• [Task to complete]
The following data is to be repeated exactly, its pictures excluded.

===== Dataset records

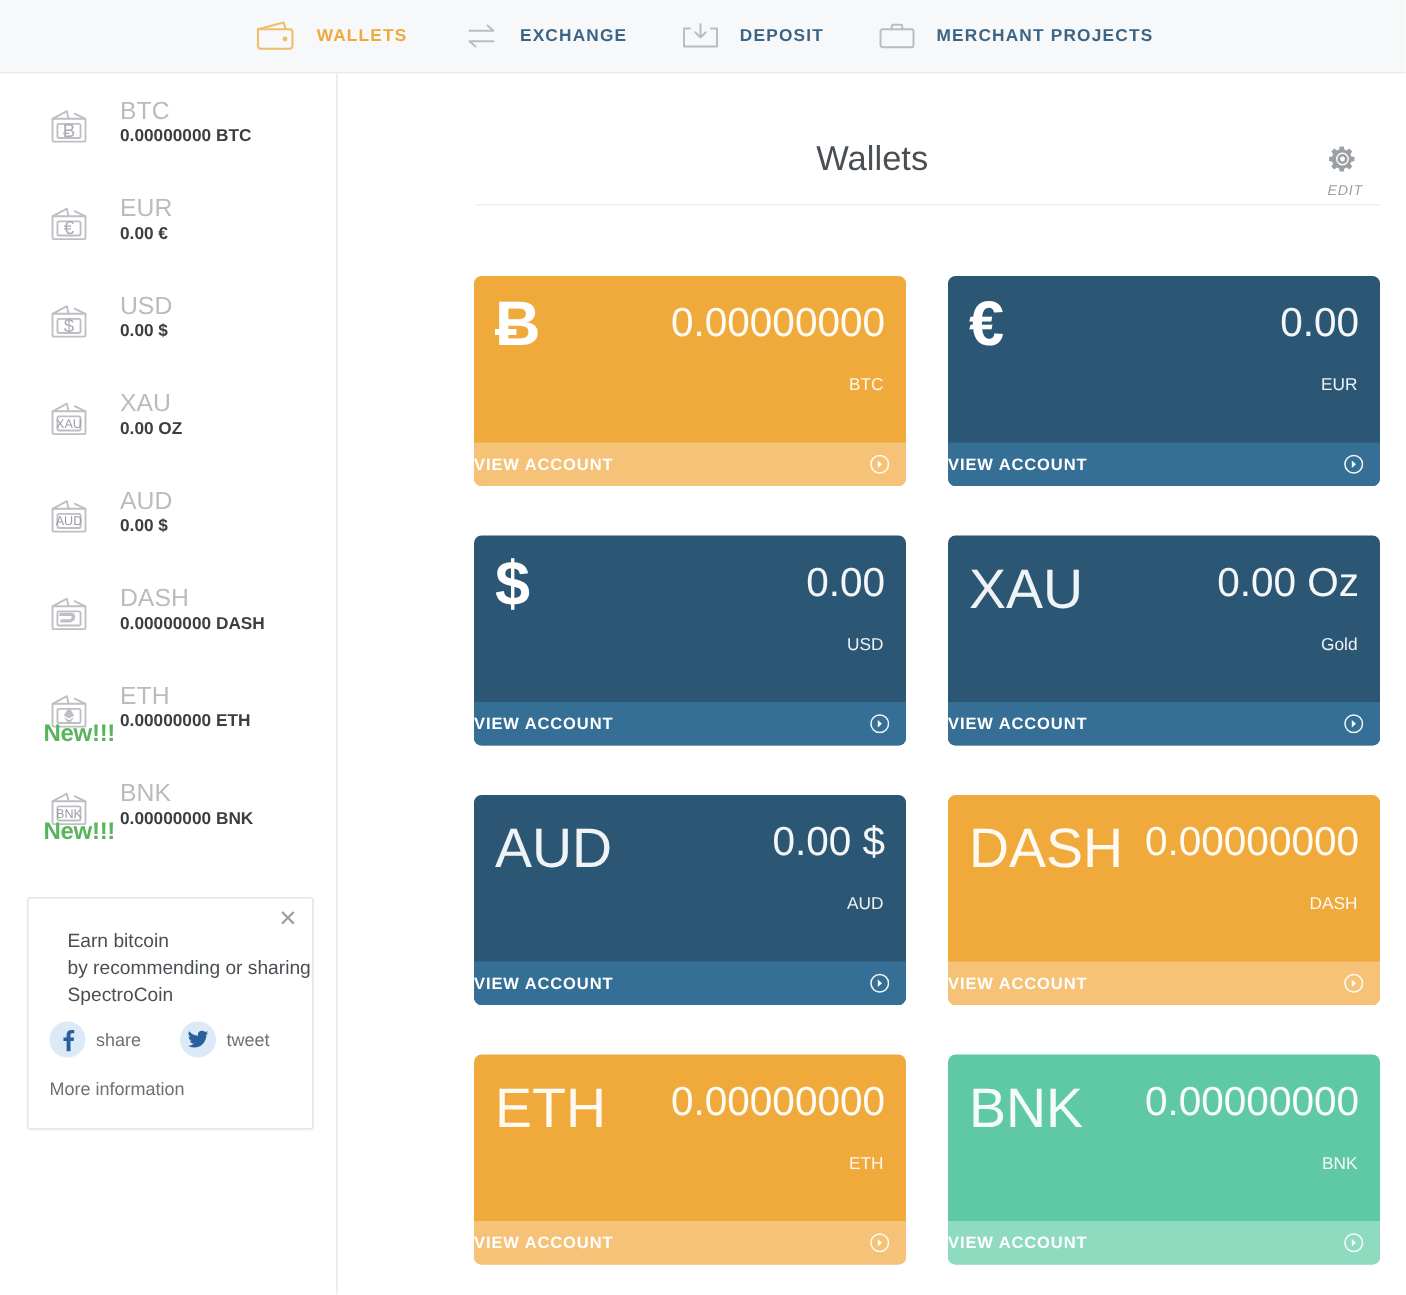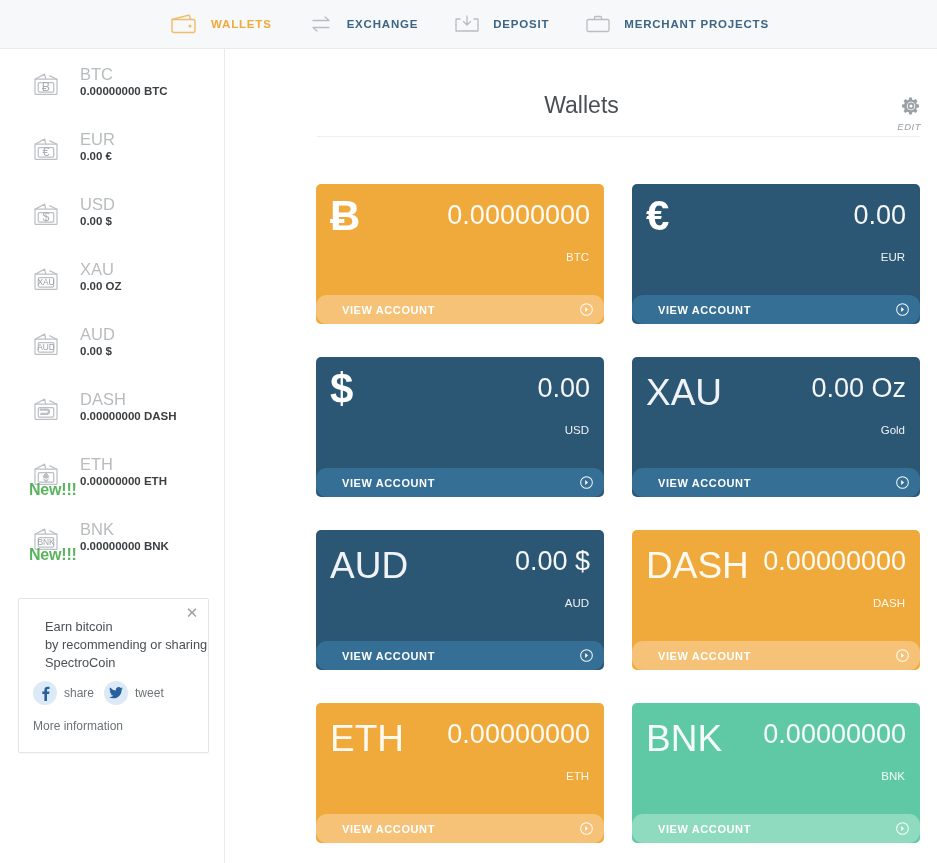--- a/index.html
+++ b/index.html
@@ -102,7 +102,7 @@
   }
   #edit-btn {
     position: absolute; right: 16px; top: 47px;
-    width: 36px; text-align: right; cursor: pointer; font-style: italic;
+    width: 36px; text-align: left; cursor: pointer; font-style: italic;
   }
   #edit-label { font-size: 9.5px; color: #9aa0a5; letter-spacing: 0.5px; margin-top: 1px; }
   #header-rule {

==========

• [The answer]
--- a/index.html
+++ b/index.html
@@ -102,7 +102,7 @@
   }
   #edit-btn {
     position: absolute; right: 16px; top: 47px;
-    width: 36px; text-align: right; cursor: pointer; font-style: italic;
+    width: 36px; text-align: left; cursor: pointer; font-style: italic;
   }
   #edit-label { font-size: 9.5px; color: #9aa0a5; letter-spacing: 0.5px; margin-top: 1px; }
   #header-rule {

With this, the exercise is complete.